**Assigned task:**
Could you transcribe every entry below exactly, leaving out the pictures?

**Provided records:**
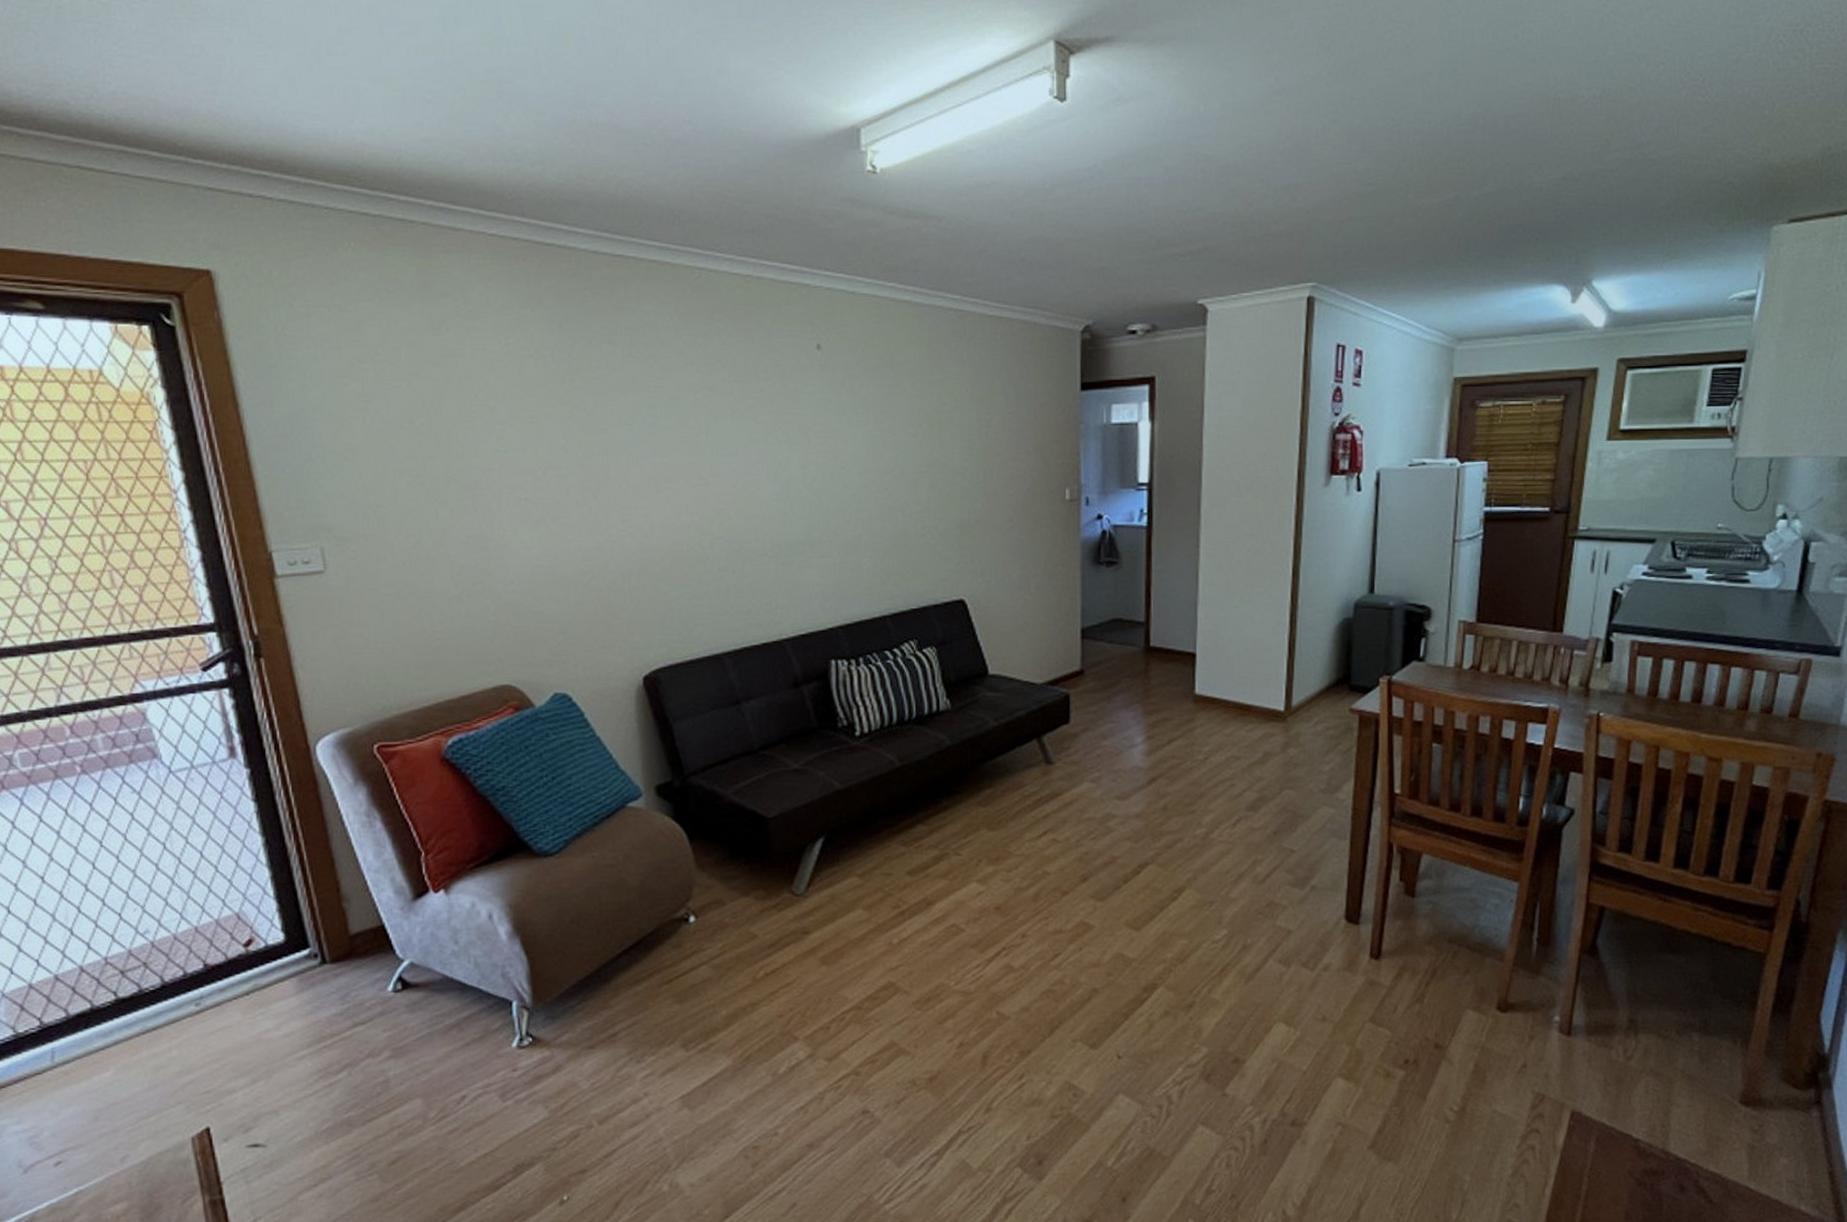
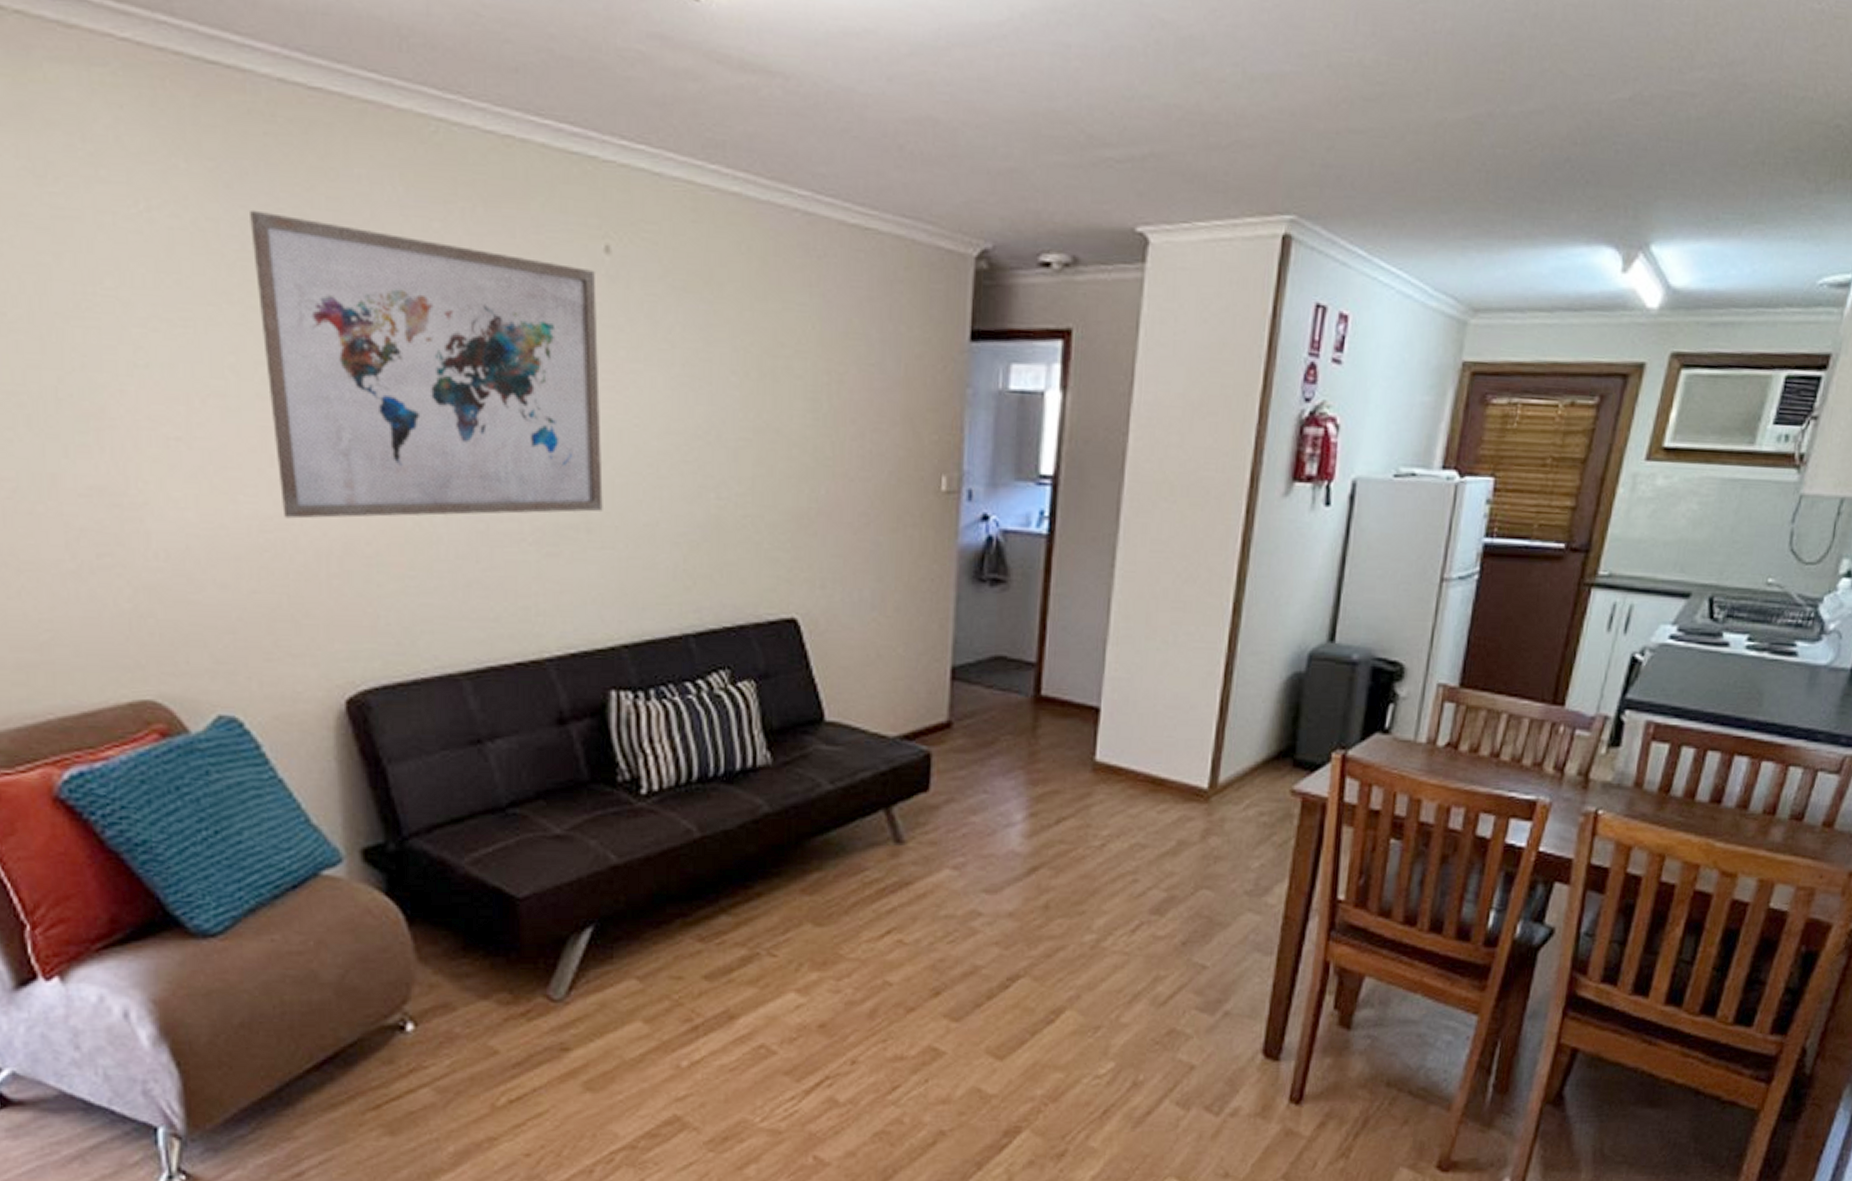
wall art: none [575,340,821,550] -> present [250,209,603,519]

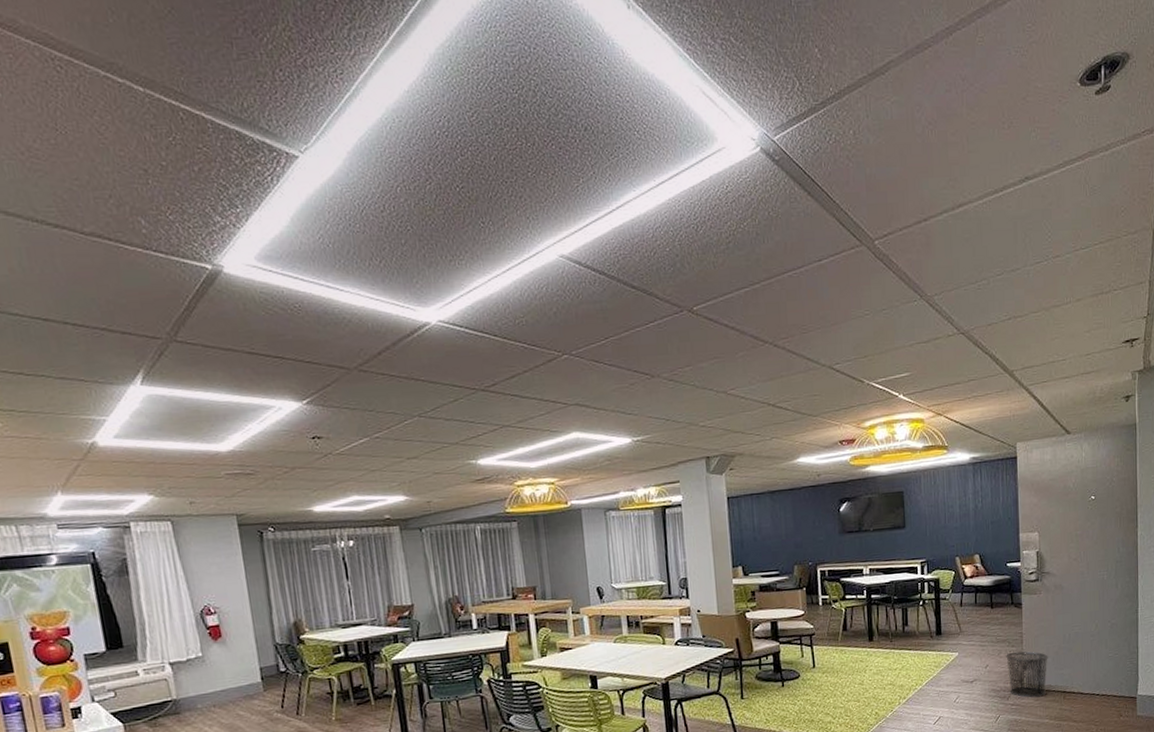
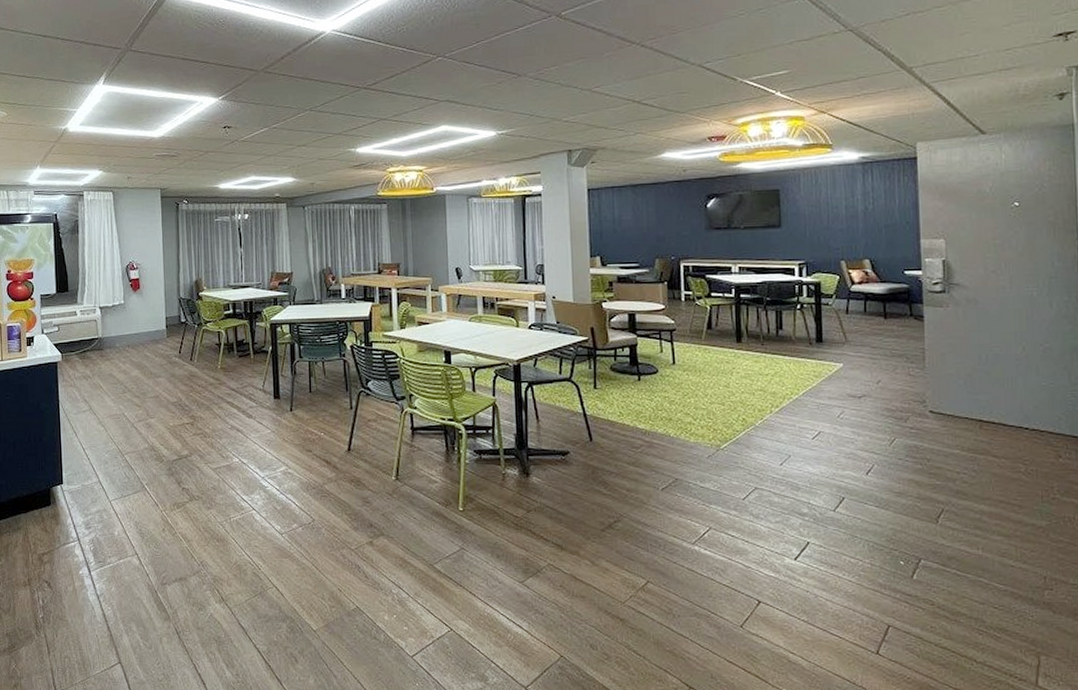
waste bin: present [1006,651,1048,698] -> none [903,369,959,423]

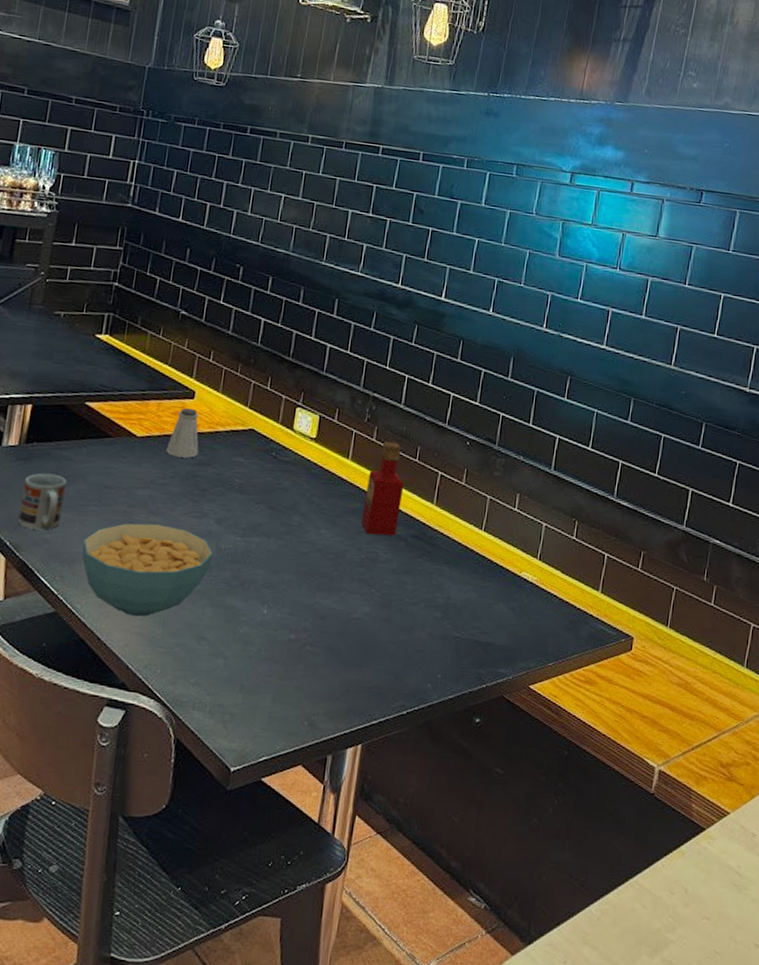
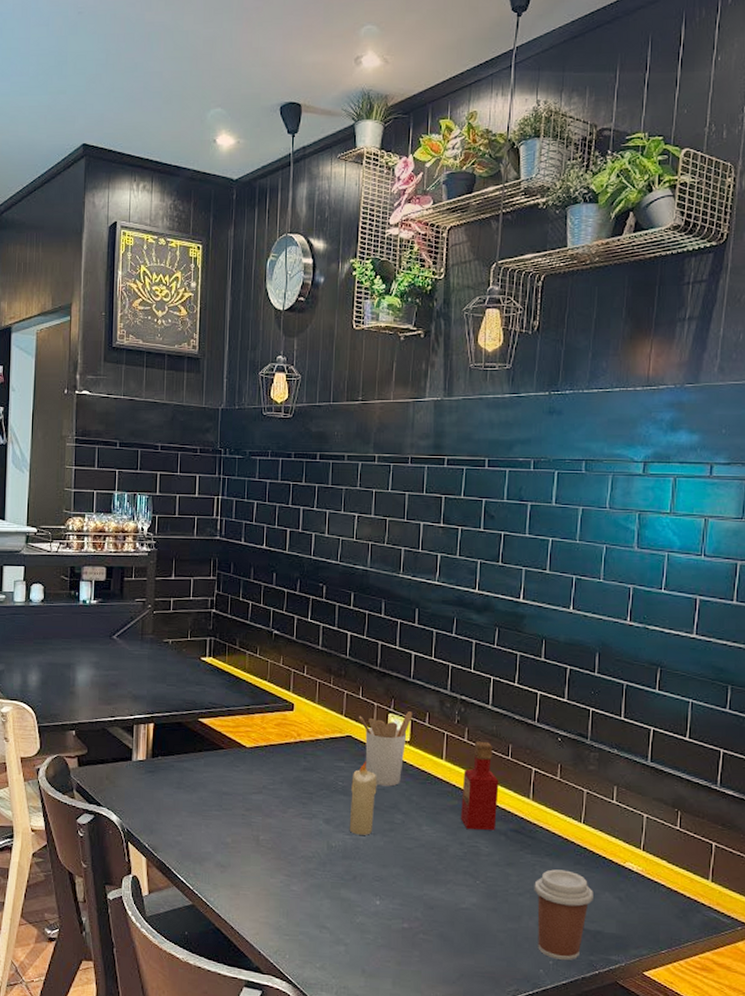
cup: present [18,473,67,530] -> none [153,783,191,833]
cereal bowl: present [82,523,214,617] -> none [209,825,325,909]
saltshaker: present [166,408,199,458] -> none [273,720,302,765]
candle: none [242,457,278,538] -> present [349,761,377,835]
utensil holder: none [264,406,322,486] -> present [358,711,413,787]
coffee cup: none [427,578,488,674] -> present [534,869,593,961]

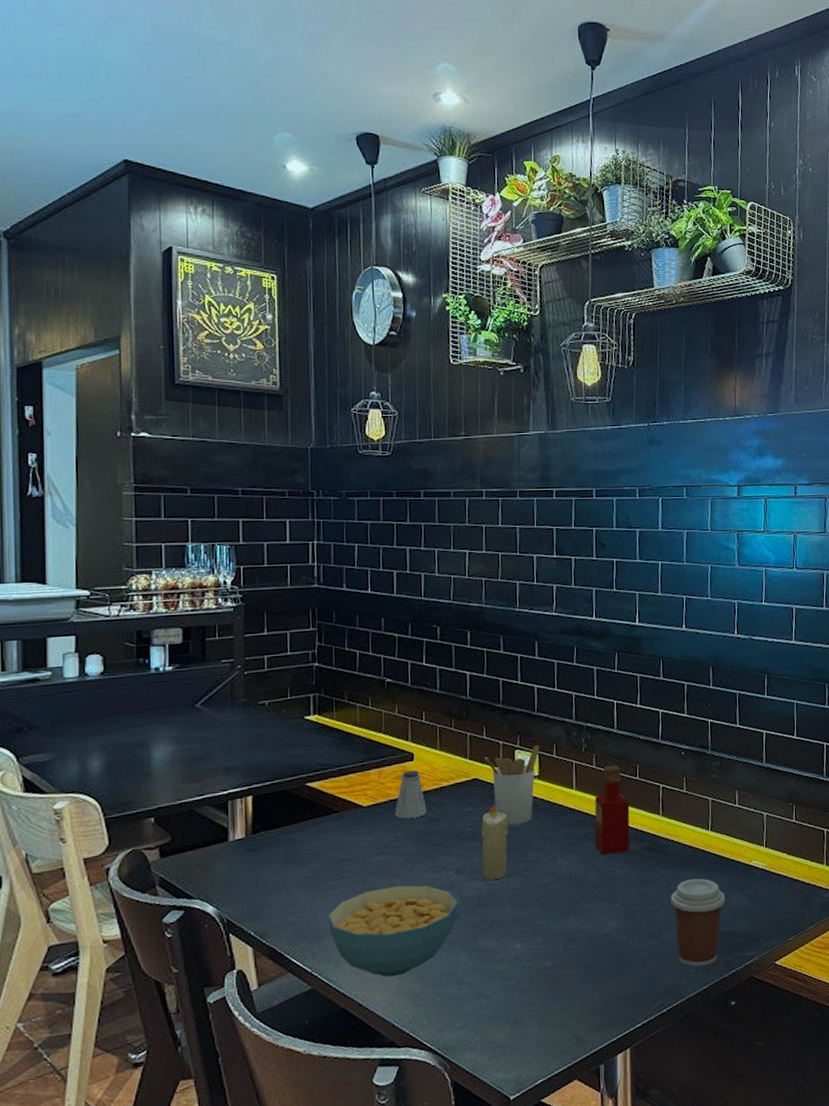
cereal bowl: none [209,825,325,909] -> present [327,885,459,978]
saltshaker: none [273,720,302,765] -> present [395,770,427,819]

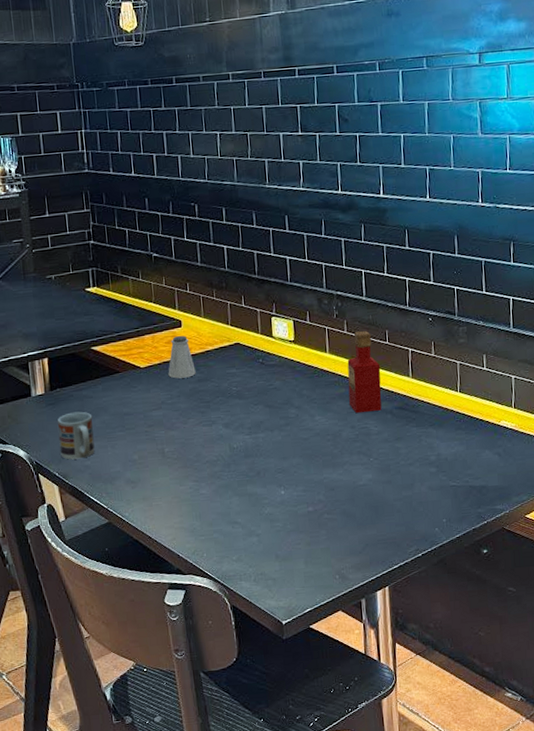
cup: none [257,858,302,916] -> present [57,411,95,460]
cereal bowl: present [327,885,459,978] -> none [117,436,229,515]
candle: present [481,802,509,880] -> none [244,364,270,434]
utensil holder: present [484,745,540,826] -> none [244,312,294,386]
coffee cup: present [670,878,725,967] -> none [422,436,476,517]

**Your solution:**
wall art: none [575,340,821,550] -> present [250,209,603,519]

waste bin: present [1006,651,1048,698] -> none [903,369,959,423]

cup: present [18,473,67,530] -> none [153,783,191,833]
cereal bowl: present [82,523,214,617] -> none [209,825,325,909]
saltshaker: present [166,408,199,458] -> none [273,720,302,765]
candle: none [242,457,278,538] -> present [349,761,377,835]
utensil holder: none [264,406,322,486] -> present [358,711,413,787]
coffee cup: none [427,578,488,674] -> present [534,869,593,961]

cereal bowl: none [209,825,325,909] -> present [327,885,459,978]
saltshaker: none [273,720,302,765] -> present [395,770,427,819]

cup: none [257,858,302,916] -> present [57,411,95,460]
cereal bowl: present [327,885,459,978] -> none [117,436,229,515]
candle: present [481,802,509,880] -> none [244,364,270,434]
utensil holder: present [484,745,540,826] -> none [244,312,294,386]
coffee cup: present [670,878,725,967] -> none [422,436,476,517]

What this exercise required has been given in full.